Records.

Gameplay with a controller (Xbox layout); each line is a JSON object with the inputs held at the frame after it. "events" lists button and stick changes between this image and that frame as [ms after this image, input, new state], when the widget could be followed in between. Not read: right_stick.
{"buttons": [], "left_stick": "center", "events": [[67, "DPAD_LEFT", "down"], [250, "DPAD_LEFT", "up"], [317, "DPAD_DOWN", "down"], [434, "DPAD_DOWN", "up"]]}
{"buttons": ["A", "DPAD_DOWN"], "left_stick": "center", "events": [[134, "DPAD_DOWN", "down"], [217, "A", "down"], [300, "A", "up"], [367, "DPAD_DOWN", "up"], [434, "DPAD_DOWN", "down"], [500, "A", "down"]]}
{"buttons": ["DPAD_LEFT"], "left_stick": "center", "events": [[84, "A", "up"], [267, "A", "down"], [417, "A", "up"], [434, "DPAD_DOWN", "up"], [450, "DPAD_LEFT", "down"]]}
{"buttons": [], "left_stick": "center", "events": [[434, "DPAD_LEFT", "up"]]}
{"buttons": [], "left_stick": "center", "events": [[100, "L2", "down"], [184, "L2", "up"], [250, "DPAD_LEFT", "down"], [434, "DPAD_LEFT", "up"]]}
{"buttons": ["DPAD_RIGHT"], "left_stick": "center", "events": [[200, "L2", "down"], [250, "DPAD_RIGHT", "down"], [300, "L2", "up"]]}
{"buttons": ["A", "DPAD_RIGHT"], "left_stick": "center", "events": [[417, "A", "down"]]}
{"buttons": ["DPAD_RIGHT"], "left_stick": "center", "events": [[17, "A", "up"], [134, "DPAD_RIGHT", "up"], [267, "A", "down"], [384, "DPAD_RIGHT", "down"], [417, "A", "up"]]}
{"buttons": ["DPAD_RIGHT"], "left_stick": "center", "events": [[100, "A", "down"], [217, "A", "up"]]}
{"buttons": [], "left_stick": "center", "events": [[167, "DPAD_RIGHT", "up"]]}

Work order. Copy all the entries exactly.

Exercise answer.
Gameplay with a controller (Xbox layout); each line is a JSON object with the inputs held at the frame after it. "events" lists button and stick changes between this image and that frame as [ms after this image, input, new state], when the widget could be followed in between. Not read: right_stick.
{"buttons": [], "left_stick": "center", "events": [[67, "DPAD_LEFT", "down"], [250, "DPAD_LEFT", "up"], [317, "DPAD_DOWN", "down"], [434, "DPAD_DOWN", "up"]]}
{"buttons": ["A", "DPAD_DOWN"], "left_stick": "center", "events": [[134, "DPAD_DOWN", "down"], [217, "A", "down"], [300, "A", "up"], [367, "DPAD_DOWN", "up"], [434, "DPAD_DOWN", "down"], [500, "A", "down"]]}
{"buttons": ["DPAD_LEFT"], "left_stick": "center", "events": [[84, "A", "up"], [267, "A", "down"], [417, "A", "up"], [434, "DPAD_DOWN", "up"], [450, "DPAD_LEFT", "down"]]}
{"buttons": [], "left_stick": "center", "events": [[434, "DPAD_LEFT", "up"]]}
{"buttons": [], "left_stick": "center", "events": [[100, "L2", "down"], [184, "L2", "up"], [250, "DPAD_LEFT", "down"], [434, "DPAD_LEFT", "up"]]}
{"buttons": ["DPAD_RIGHT"], "left_stick": "center", "events": [[200, "L2", "down"], [250, "DPAD_RIGHT", "down"], [300, "L2", "up"]]}
{"buttons": ["A", "DPAD_RIGHT"], "left_stick": "center", "events": [[417, "A", "down"]]}
{"buttons": ["DPAD_RIGHT"], "left_stick": "center", "events": [[17, "A", "up"], [134, "DPAD_RIGHT", "up"], [267, "A", "down"], [384, "DPAD_RIGHT", "down"], [417, "A", "up"]]}
{"buttons": ["DPAD_RIGHT"], "left_stick": "center", "events": [[100, "A", "down"], [217, "A", "up"]]}
{"buttons": [], "left_stick": "center", "events": [[167, "DPAD_RIGHT", "up"]]}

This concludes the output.